Präzision gefragt - Beim Einfädeln der Fahrwerke in eigens angefertigte Metallgestelle muss der historische Militärtransporter millimetergenau manövriert werden.

Aber zurück in die Kaserne nach Altenstadt, wo die Männer von Saller bis zum Abend ihren LTM 1450-8.1 zugbereit aufgebaut hatten. In aller Frühe ging es am folgenden Tag zur Sache. Günter Ulrich schwenkte die eigens angefertigte Traverse mit zwölf Metern Länge über das Flugzeug. Breite Hebebänder wurden um dessen Rumpf gelegt und präzise ausgerichtet. Spannend war das erste Anheben des Fliegers, denn mit der prognostizierten Bruttolast von 34,5 Tonnen bei einer beachtlichen Ausladung von 30 Metern kratzte der Kran an der Grenze seiner Traglasttabelle. Doch tatsächlich war nach dem Ausbau von geheimer Militärtechnik sowie von Seilzügen und Steuerstangen das Leergewicht der Maschine im berechneten Bereich.

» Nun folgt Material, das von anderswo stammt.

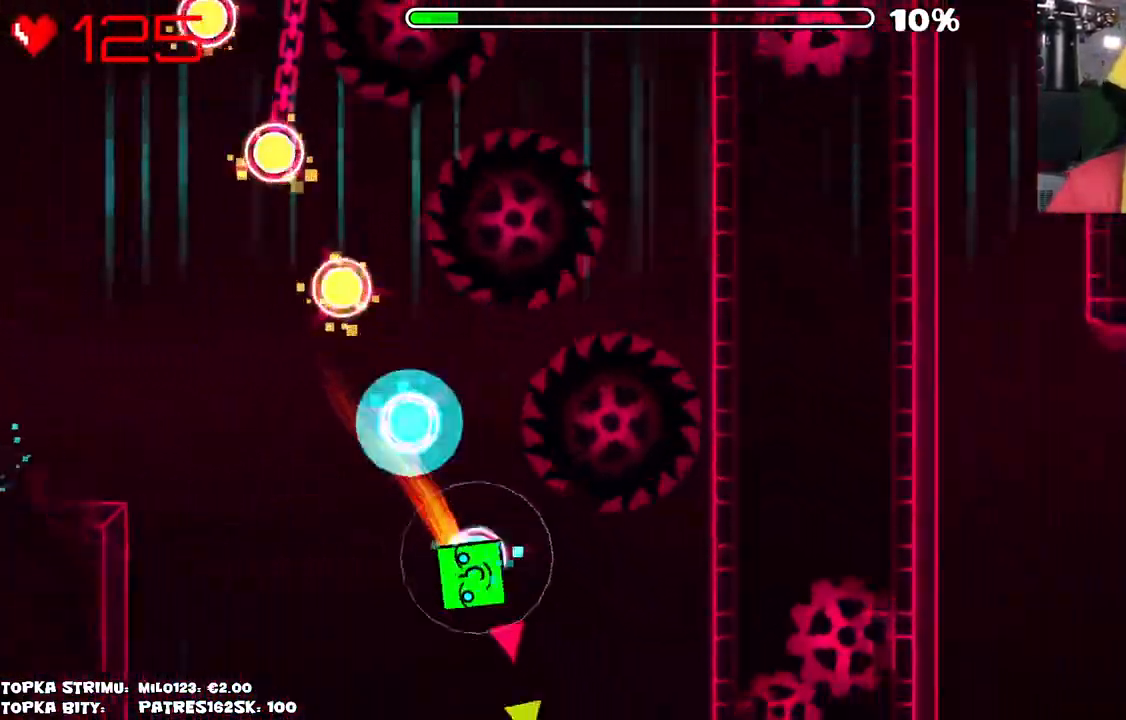
Gameplay with keyboard and mouse; each line is a JSON object with the keys and mouse buttons held at the frame after it. "events" lists presses ("down") and releases ("up") of "mouse_left", "mouse_wheel" and "mouse_right" between this image and that frame as [ms after this image, input, new state], when the widget could be followed in between. "mouse_left", "mouse_wheel", "mouse_right" = the "left", "wheel", "right" buttons of the "mouse" list. No other keys are recorded. "wheel" means that the mouse wheel is clicked or scrolled. Mouse movement is not recorded.
{"keys": [], "mouse": [], "events": [[117, "mouse_left", "up"]]}
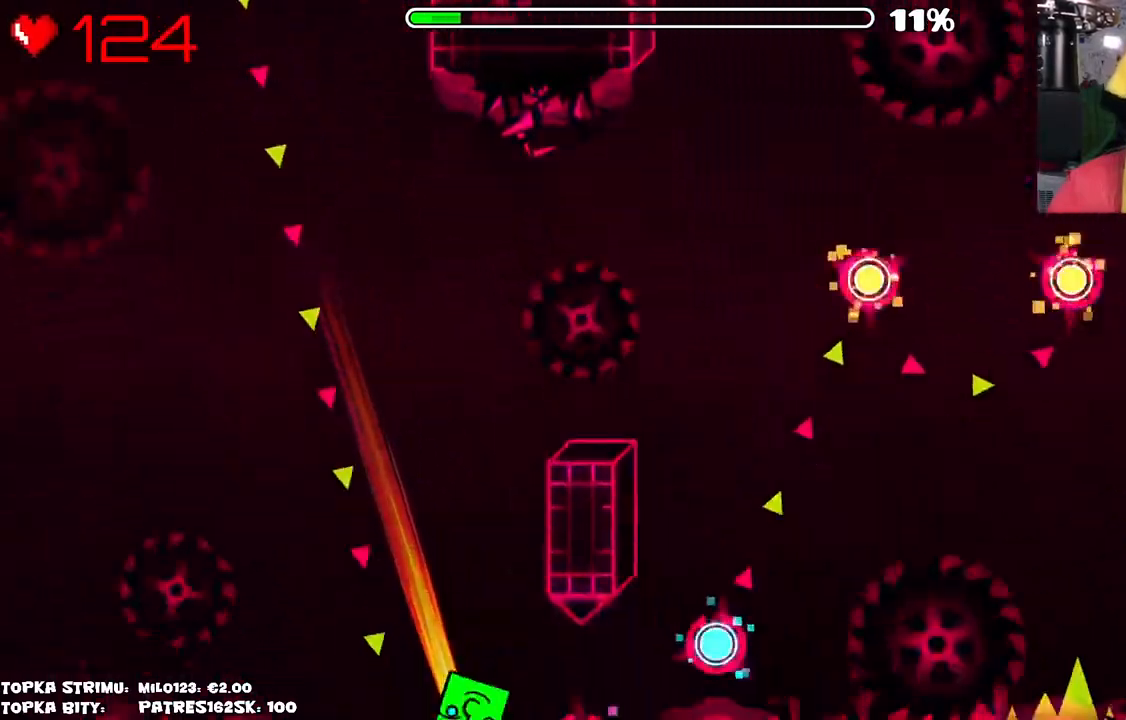
{"keys": [], "mouse": [], "events": [[367, "mouse_left", "down"], [417, "mouse_left", "up"]]}
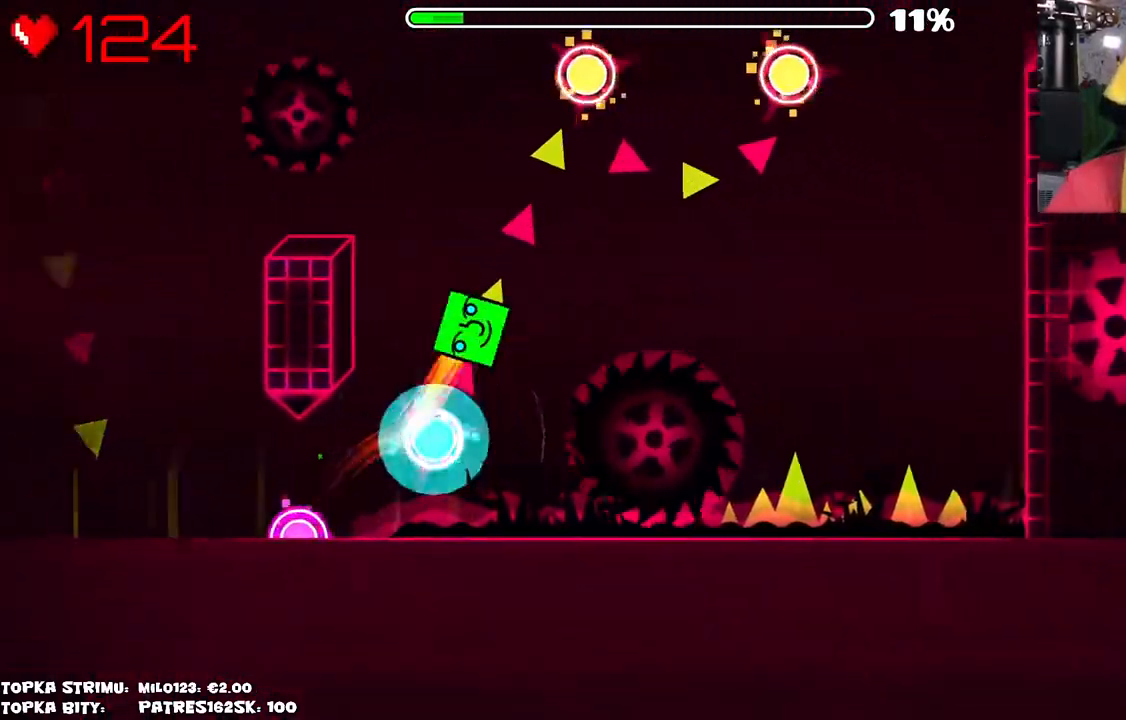
{"keys": [], "mouse": [], "events": [[17, "mouse_left", "down"], [150, "mouse_left", "up"], [300, "mouse_left", "down"], [484, "mouse_left", "up"]]}
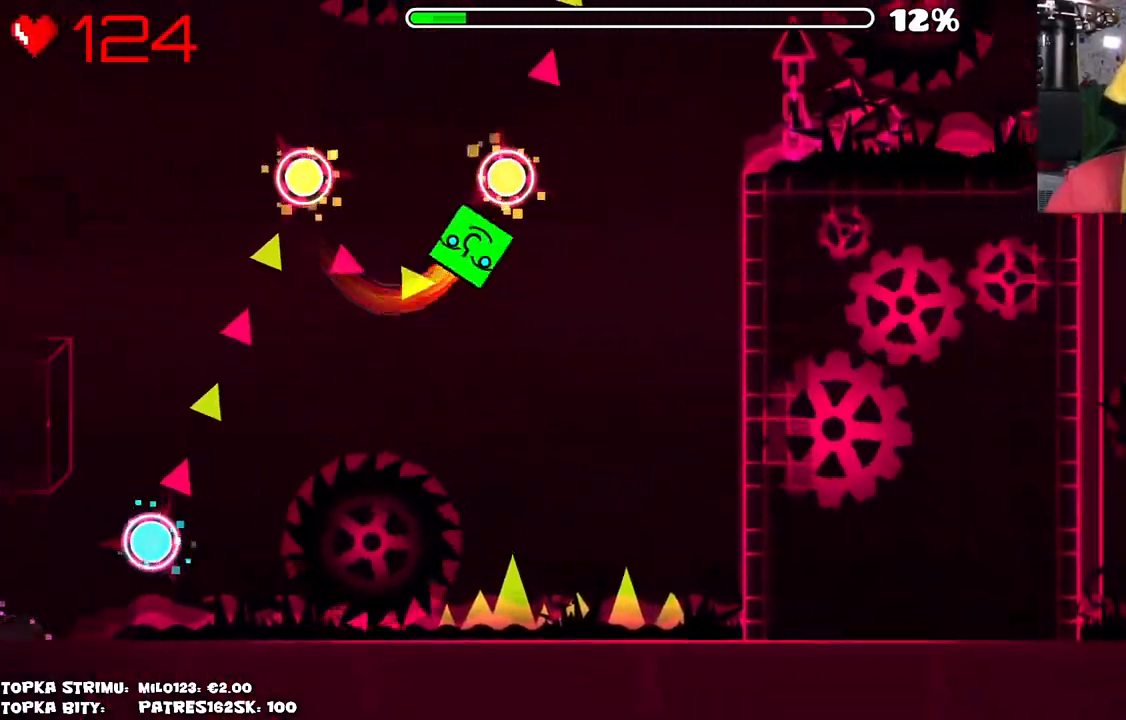
{"keys": [], "mouse": ["left"], "events": [[417, "mouse_left", "down"]]}
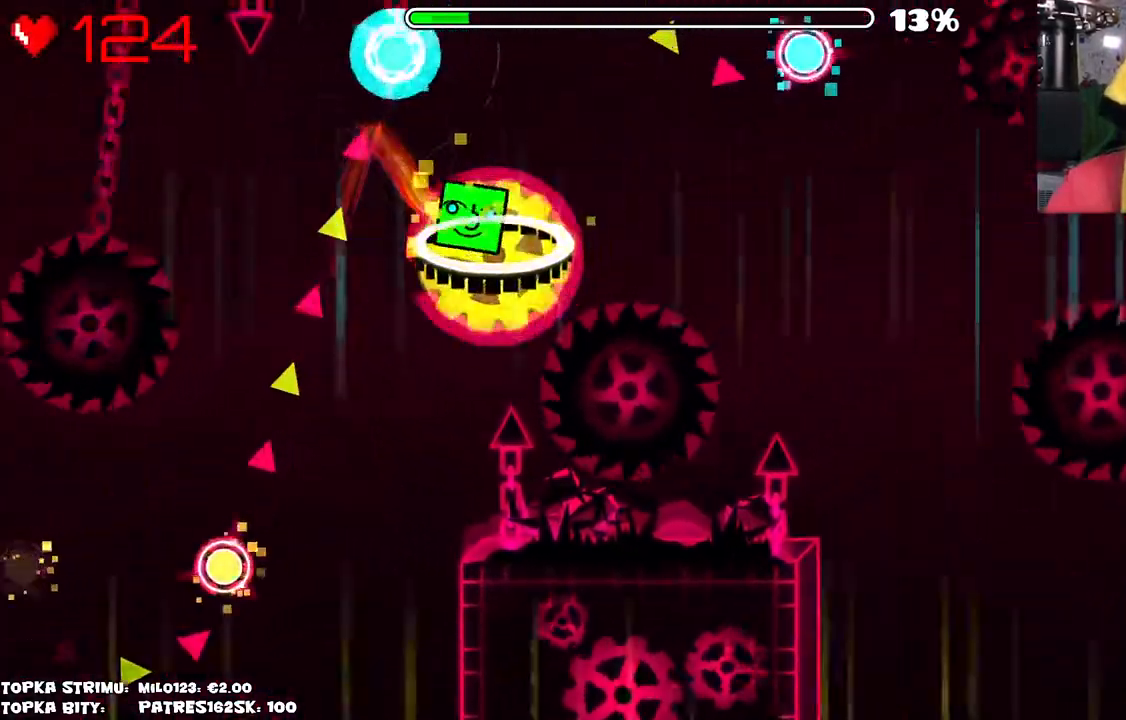
{"keys": [], "mouse": ["left"], "events": [[117, "mouse_left", "up"], [417, "mouse_left", "down"]]}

Auf dem Rücken des Steinbocks - Nicht nur beim Handling von schweren Gütern äußerst praktisch ist das Feldumschlaggerät des Herstellers Steinbock. Beste Aussicht aufs Geschehen genießen hier drei Soldaten der Luftlandeschule.

Präzise Punktlandung beim „Touchdown“

Beim Absetzen der Transall auf der Zwischenposition zeigte sich, was Expertenkönnen bedeutet: Mit hoher Präzision brachten Günther Ulrich und die restliche Crew den über 30 Meter langen Lastenflieger mit seiner Spannweite von exakt 40 Metern zwischen Mobilkran und angrenzendem Gebäude wieder auf den Boden. Keine 60 Zentimeter Platz zwischen Flugzeugschnauze und Hallenwand. Ein Touchdown mit Bravour!

Wenige Stunden später – der Mobilkran war inzwischen neu positioniert – gestaltete sich der zweite „Flug“ der C-160 auf die geplante Endposition dann fast schon als Routine. Eine der Tragflächen musste sich mit kraftvoller Unterstützung einiger Soldatenarme an den Halteseilen zwar etwas durch die Wipfel umstehender Bäume kämpfen, aber nach kurzer Zeit standen die Fahrwerke auf den vorbereiteten Betonsockeln und die betagte Militärmaschine war in Position. Die Transall war nach langer und abwechslungsreicher Dienstzeit endgültig im Ruhestand gelandet.

Dieser Artikel erschien im UpLoad Magazin 01 | 2023.